CHICAGO (AP) — A judge has thrown out a civil action on behalf of a relative of a Malaysia Airlines Flight 370 passenger, scolding the Chicago law firm involved for what she described as an improper filing.
In a step toward a full-fledged lawsuit, Ribbeck Law Chartered asked Cook County Circuit Court last week to order Malaysia Airlines and Chicago-based Boeing Co. to turn over any documents related to the plane's disappearance.
Judge Kathy Flanagan rejected the firm's request in her four-page ruling Friday, saying the filing didn't conform to Illinois law, in part, because ordering evidence to be preserved can only happen when potential defendants are known.
The court papers were filed by the law firm on behalf of Januari Siregar, who the law firm says is a relative of Indonesian-born passenger Firman Chandra Siregar. The exact relationship wasn't clear from the documents.
A spokesman for Ribbeck Law said Monday the ruling won't end the firm's push for a full-fledged lawsuit.
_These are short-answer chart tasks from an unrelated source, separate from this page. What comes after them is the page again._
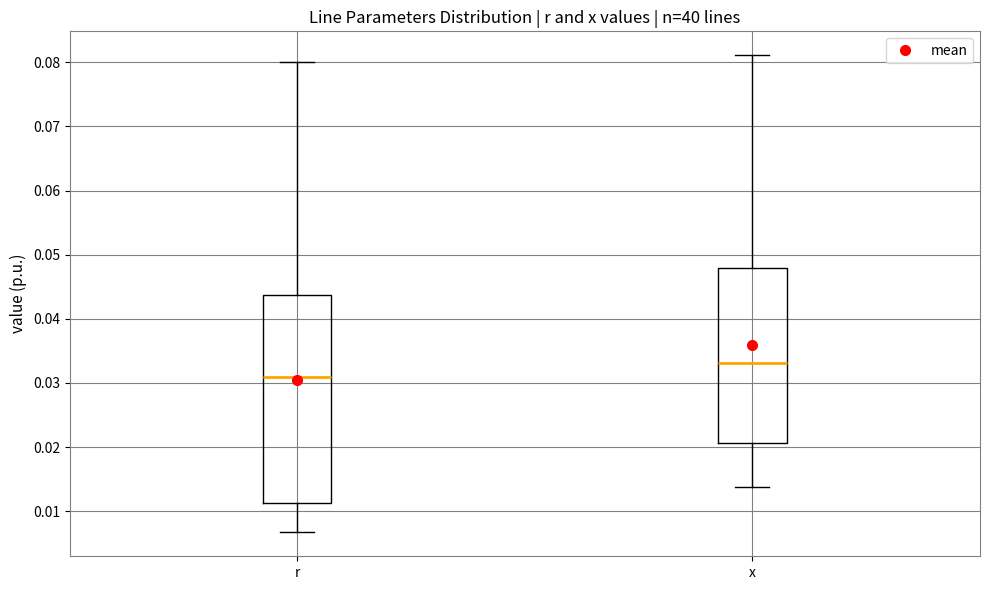

Which box has the highest median line?

x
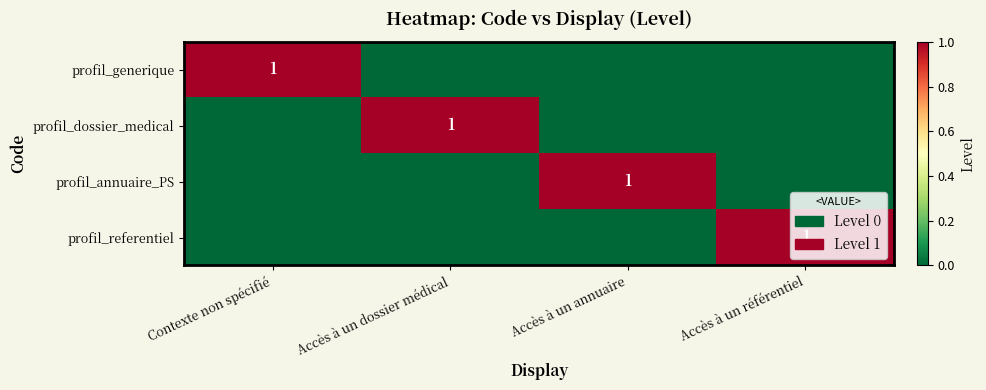

Is it true that profil_generique equals 1 at Contexte non spécifié?

True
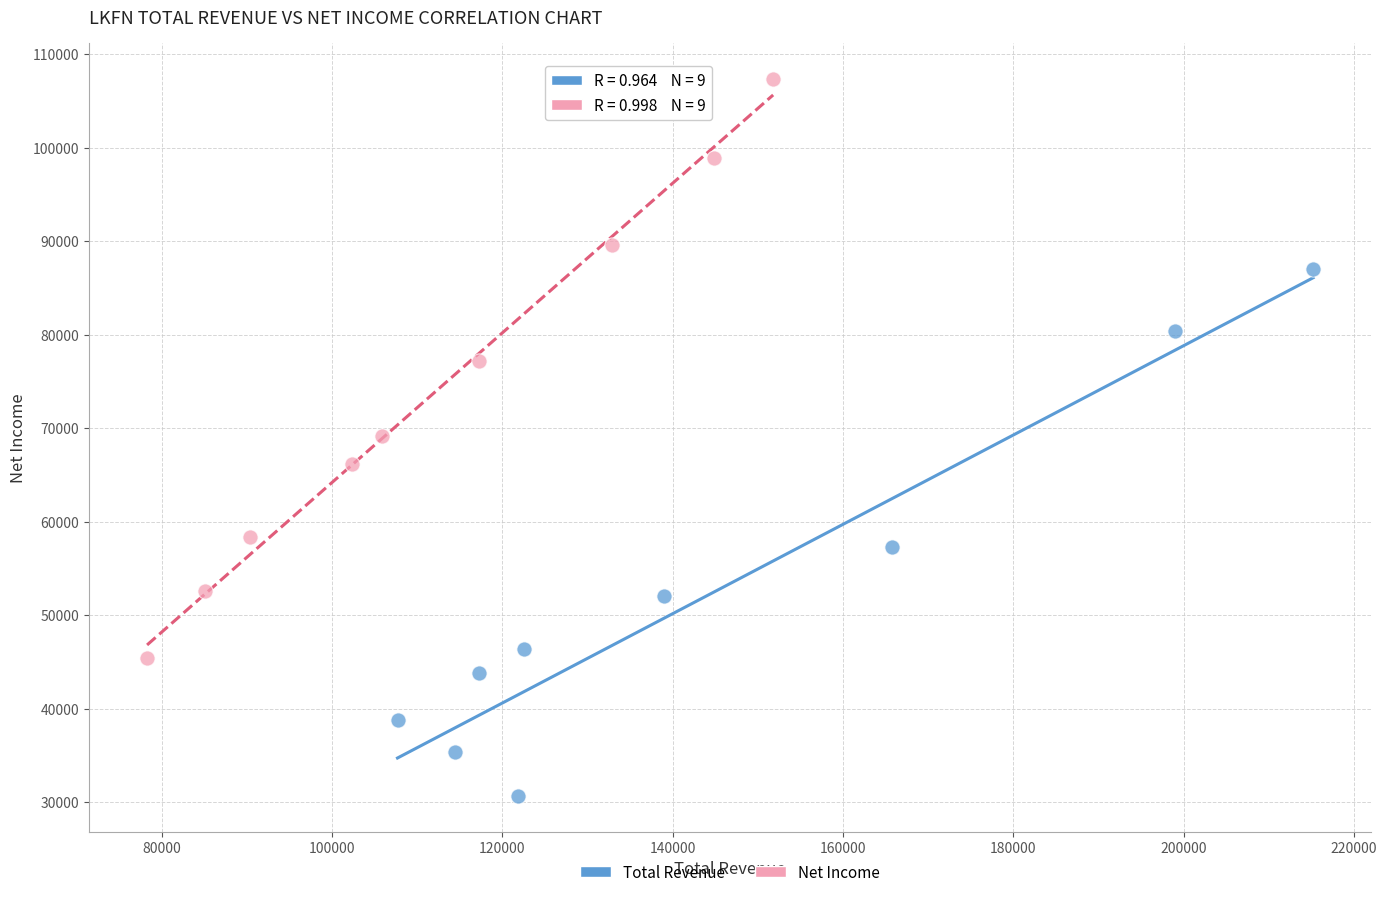

Which series has the widest spread of Y values?

Net Income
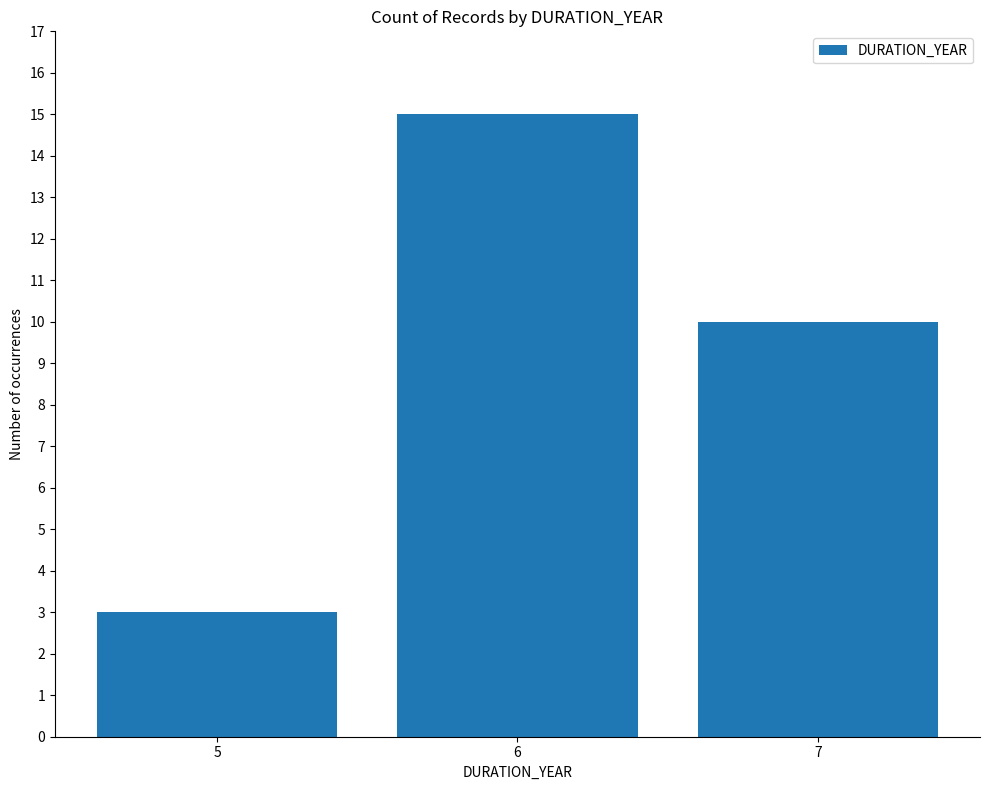

Count the number of categories in the chart.

3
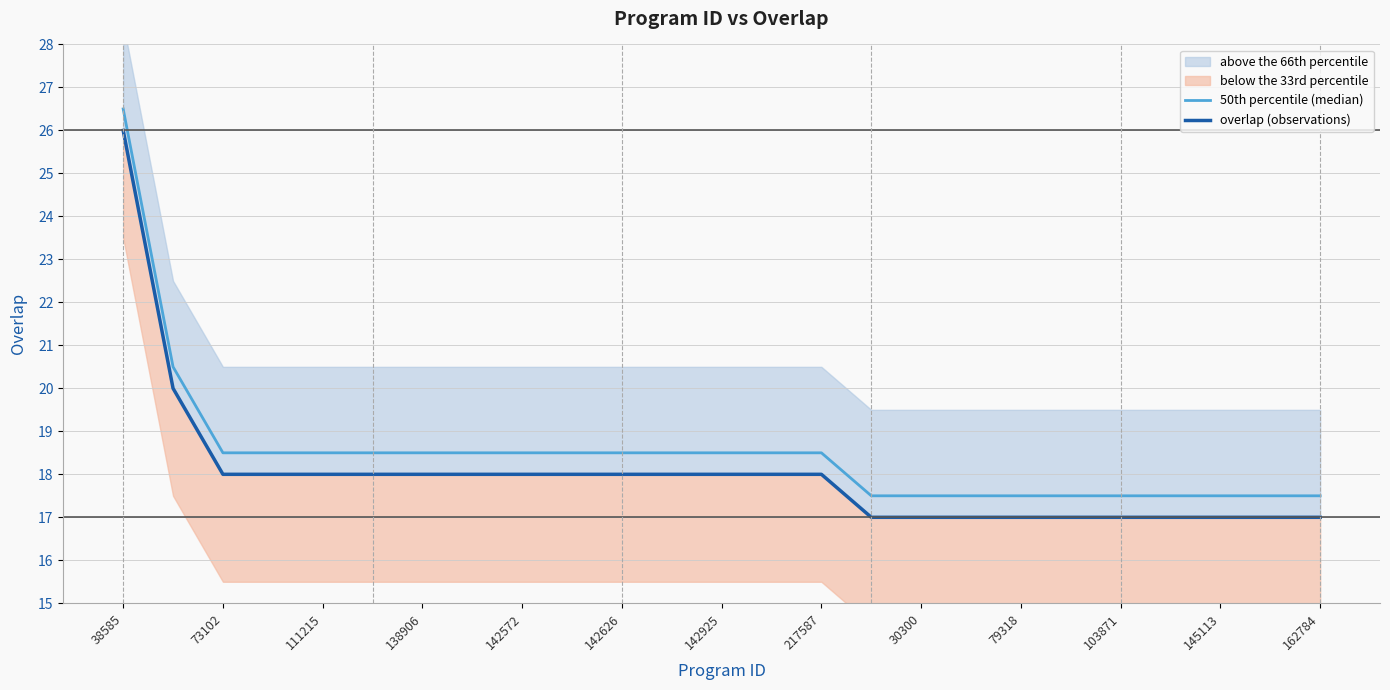

Rank the series at 17 from highest to lowest value.

50th percentile (median), overlap (observations)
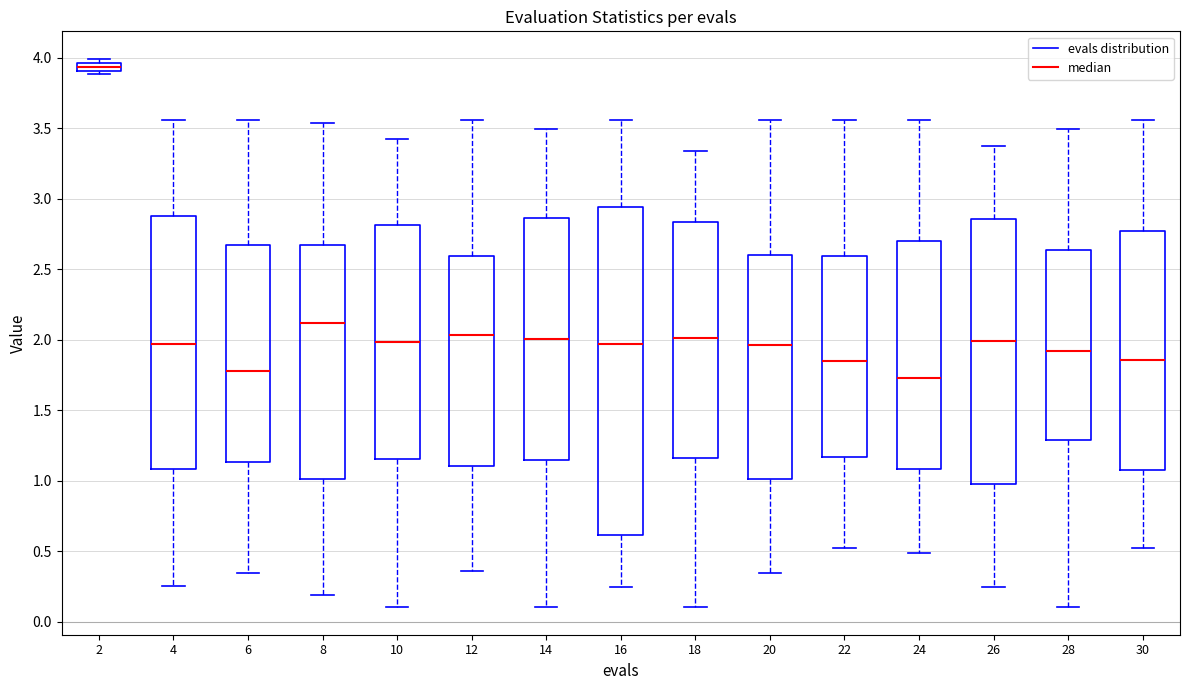

Which box's median line is the lowest?

24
"It really has no effect," Mervin Mateo said. "We will wait until the debris had been found. ... Then, we can file a lawsuit."
Dozens of countries continue searching for the Boeing 777, which disappeared on March 8 with 239 people aboard.
Flanagan noted she tossed two similar filings by Ribbeck Law last year, including in the crash landing of Asiana Flight 214 in San Francisco.
"Despite these orders, the same law firm has proceeded, yet again, with the filing (on the Malaysian plane) knowing full well that there is no basis to do so," she wrote. "Should this law firm choose to do so, the Court will impose sanctions on its own motion."
Mateo declined to comment on that warning.
The National Transportation Safety Board complained after the crash landing of the Asiana plane that some attorneys may have violated a law barring uninvited solicitation of air disaster victims in the first 45 days after an accident.
The NTSB pointed specifically at Ribbeck Law, saying they would report the firm to Illinois' Attorney Registration and Disciplinary Commission. The commission does not comment on whether complaints have been filed.
Asked about whether Ribbeck Law may have acted improperly regarding the litigation it launched in the Asiana crash, Mateo responded, "That's completely untrue."